Events

CMENA Student Choice Lecture: Razan Ghazzawi -Carceral Geographies to Racialized Borders: A Queer Feminist Ethnography
June 1 @ 12:00 pm - 1:30 pm | Humanities 1, Room 210
Join us for the annual student choice lecture presented by the Center for the Middle East and North Africa: Razan Ghazzawi, “Carceral Geographies to Racialized Borders: A Queer Feminist Ethnography.” From a positionality of an exiled protestor in Europe and a former political prisoner in Syria, this project traces the journeys of eight self-identified Syrian and Palestinian LGBTQ artists, workers, performers, and refugees from their temporary exile locations in Lebanon to their refugee destinations in Europe. It explores the interlocutors’ temporal encounters with geographies of checkpoints and prisons in Syria and Lebanon, on one side, and racialized borders of Europe, on the other. This project investigates narratives of what Rima Hammami calls “carceral geographies” as well as surviving checkpoints, prisons, and asylum journeys from Syria and Lebanon to Europe. The talk will focus on one of the book’s chapters, which examines stories of navigating and surviving racialized borders as LGBTQ refugees of color, and how this experience is securitized and militarized; it will also explore emotional labor and care as affective forms of protest within the context of military carceral states in Syria and Lebanon as well as Europe’s “refugee crisis.”

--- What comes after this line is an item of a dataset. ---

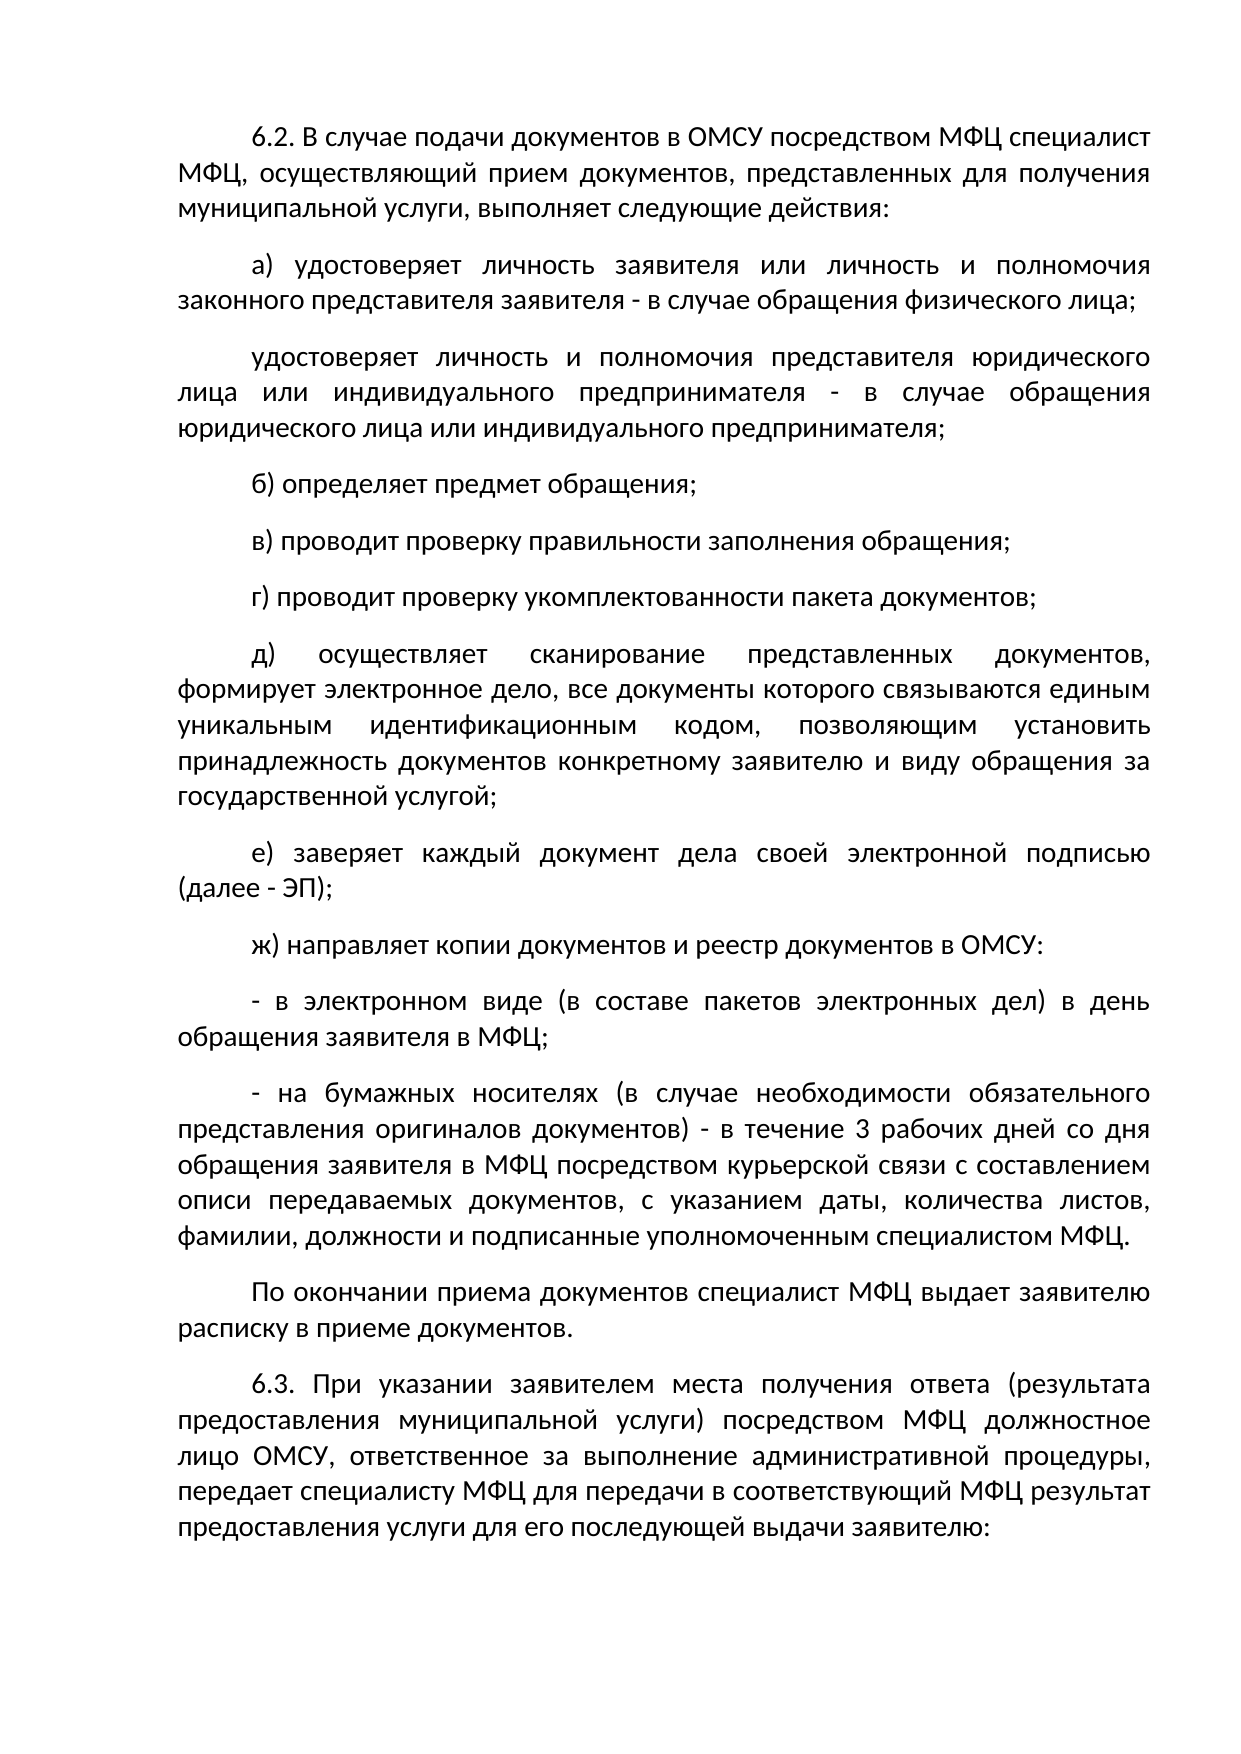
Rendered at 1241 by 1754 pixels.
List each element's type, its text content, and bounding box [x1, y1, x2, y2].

Dr. Razan Ghazzawi (they/them/هي\هن) is an award-winning human rights defender, former political prisoner, and recovering blogger. They are an Assistant Professor in the Department of Women, Gender, and Sexuality Studies at Oregon State University. A MESA Global Academy Fellow for 2024–2025, Ghazzawi’s work has appeared in ARTE, Al Jazeera English, The Middle East Journal of Culture and Communication, and Kohl: A Journal for Body and Gender Research. They are currently developing their first book monograph, an ethnographic study of sexuality politics in Syria and Lebanon that examines revolution, the “war on terror,” and the “refugee crisis” from south–south perspectives.
Co-presented by the Center for the Middle East and North Africa and the Arab Students Union. Lunch will be served during the talk.